++++ Quoted passage ++++

The attack of the petitioner upon the award is that it is wholly unsupported by the findings on the part of the Commission. The point is that the jurisdiction of the Commission to apportion compensation among several employers where an employee has contracted an occupational disease during the course of the several employments can be sustained only upon a finding that the disease which constituted the “injury” defined in subdivision 4 of section 3 of the Workmen’s Compensation Act (Stats. 1917, p. 831), as amended in Statutes 1919, page 911, existed at some stage of each prior employment. That is to say, that the power of the Commission to apportion the liability among several employers under the terms of the section cited is limited to a “ease of aggravation of any disease existing prior to any such injury.”

The petitioners set forth in their petition extracts of the evidence which was heard by the respondents covering the subject of the injury to the applicant, and the respondent concedes that this evidence is correctly stated. From the petition it appears that there was no evidence of any nature tending to show that the applicant had incurred or had shown any symptoms of the disease while employed by the petitioner Moore Shipbuilding Company, and the absence of such evidence was apparently in the minds of the members of the respondent Commission when they failed to find on that fact. On the other hand, the findings are that the applicant sustained injury while employed by the General Metal Supply Company and the apportionment of the award against the petitioner was based solely on the conjecture that while employed by petitioner the applicant might have contracted the disease to some extent. But the direct testimony of the applicant showed that he had no symptoms of the disease while in the employ of the petitioner.

++++ Stored data ++++

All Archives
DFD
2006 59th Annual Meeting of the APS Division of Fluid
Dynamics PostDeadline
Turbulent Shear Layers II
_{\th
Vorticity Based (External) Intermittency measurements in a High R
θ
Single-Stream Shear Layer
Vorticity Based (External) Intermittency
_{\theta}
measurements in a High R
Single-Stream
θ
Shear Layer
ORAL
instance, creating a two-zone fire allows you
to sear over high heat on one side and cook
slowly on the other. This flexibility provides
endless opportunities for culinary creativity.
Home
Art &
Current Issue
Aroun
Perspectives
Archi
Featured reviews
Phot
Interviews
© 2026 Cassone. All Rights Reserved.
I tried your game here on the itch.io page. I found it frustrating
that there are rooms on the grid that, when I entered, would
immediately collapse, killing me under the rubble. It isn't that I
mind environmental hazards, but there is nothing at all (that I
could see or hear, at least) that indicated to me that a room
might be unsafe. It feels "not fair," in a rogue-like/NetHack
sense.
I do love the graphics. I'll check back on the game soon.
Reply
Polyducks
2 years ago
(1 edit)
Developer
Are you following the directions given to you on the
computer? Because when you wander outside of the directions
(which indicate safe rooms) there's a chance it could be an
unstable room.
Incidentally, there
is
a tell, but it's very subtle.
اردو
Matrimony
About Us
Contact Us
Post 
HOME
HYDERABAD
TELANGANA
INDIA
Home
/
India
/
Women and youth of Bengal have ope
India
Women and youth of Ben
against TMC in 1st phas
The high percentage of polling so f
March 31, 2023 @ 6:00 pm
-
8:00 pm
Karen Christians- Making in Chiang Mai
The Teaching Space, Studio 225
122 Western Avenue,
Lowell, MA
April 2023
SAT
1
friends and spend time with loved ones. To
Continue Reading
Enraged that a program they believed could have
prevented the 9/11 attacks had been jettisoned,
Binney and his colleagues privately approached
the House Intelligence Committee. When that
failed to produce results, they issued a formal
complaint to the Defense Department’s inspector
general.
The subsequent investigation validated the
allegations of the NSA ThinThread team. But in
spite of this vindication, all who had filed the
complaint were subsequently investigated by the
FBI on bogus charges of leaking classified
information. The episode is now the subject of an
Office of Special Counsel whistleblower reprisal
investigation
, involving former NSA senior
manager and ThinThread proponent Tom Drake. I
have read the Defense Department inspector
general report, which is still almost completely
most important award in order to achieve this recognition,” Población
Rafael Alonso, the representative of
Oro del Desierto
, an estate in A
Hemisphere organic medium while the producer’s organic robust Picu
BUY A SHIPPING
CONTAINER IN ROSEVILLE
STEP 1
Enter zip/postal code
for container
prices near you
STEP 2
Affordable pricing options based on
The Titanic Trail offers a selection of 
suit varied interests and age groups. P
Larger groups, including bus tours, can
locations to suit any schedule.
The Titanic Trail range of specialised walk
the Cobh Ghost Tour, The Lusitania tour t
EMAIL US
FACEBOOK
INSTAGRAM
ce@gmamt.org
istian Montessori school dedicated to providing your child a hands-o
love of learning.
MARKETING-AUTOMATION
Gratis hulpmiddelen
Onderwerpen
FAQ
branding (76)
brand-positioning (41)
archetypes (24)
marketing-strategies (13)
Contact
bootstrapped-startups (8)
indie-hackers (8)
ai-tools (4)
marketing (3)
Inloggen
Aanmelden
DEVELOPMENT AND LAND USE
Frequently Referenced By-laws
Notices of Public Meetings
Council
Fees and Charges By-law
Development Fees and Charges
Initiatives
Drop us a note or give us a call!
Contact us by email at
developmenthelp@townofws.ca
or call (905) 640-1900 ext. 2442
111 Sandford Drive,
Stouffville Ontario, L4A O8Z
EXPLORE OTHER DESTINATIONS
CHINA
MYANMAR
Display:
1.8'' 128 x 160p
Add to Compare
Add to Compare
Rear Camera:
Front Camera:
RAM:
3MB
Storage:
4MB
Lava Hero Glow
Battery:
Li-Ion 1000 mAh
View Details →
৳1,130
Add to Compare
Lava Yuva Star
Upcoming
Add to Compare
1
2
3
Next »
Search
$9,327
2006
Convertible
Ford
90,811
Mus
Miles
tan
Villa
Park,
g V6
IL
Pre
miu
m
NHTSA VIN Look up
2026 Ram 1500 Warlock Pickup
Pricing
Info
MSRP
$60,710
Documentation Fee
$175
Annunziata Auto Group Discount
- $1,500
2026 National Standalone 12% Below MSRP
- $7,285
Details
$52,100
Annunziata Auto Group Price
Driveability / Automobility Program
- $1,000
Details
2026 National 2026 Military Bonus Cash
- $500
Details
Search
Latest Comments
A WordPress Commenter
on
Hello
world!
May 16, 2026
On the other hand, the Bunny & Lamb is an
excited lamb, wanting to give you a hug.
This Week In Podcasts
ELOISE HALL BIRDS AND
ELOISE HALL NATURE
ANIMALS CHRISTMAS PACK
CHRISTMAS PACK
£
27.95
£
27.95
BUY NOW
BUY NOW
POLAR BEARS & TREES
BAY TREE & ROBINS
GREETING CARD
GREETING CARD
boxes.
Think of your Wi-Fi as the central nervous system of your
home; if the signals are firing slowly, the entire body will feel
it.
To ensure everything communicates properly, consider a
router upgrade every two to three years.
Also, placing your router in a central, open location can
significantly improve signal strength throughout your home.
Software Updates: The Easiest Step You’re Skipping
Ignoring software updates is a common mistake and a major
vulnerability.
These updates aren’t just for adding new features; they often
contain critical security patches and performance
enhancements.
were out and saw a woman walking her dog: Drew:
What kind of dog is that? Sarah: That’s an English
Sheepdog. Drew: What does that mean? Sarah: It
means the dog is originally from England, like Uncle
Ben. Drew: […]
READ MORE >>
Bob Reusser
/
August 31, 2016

++++

## Study questions
[a] Answer these questions from the excerpt on the compensation award:
(i) Which act contains the definition of "injury" in subdivision 4 of section 3?
(ii) While employed by which company do the findings say the applicant sustained injury?
(iii) What did the applicant's direct testimony show?
[b] Write a continuation of the excerpt on the compensation award, picking up after its final sentence.
The stored records are not needed for any of the work here.

## Results of the exercise
[a]
(i) The Workmen's Compensation Act (Stats. 1917, p. 831), as amended in Statutes 1919, page 911.
(ii) The General Metal Supply Company.
(iii) That he had no symptoms of the disease while in the employ of the petitioner.

[b]
The Commission is required to make findings upon all facts involved in the controversy (sec. 20, Workmen's Compensation Act of 1917), and a failure to find that an injury was sustained or that a disease was contracted during the particular employment will not support an award against the one who was the employer during that period. In this ’ case the jurisdiction of the Commission to apportion the award rests upon a showing that the disease was contracted while in the employment of the Moore Shipbuilding Company. In this respect there is a failure in both proof and finding. It follows that the Commission exceeded its jurisdiction.

Award annulled.

Sturtevant, J., and Langdon, P. 91, concurred.

A petition to have the cause heard in the supreme court, after judgment in the district court of appeal, was denied by the supreme court on March 2, 1925'.

All the Justices concurred, Lawlor, J., confining his concurrence to the first point discussed in the opinion, the failure to make a finding.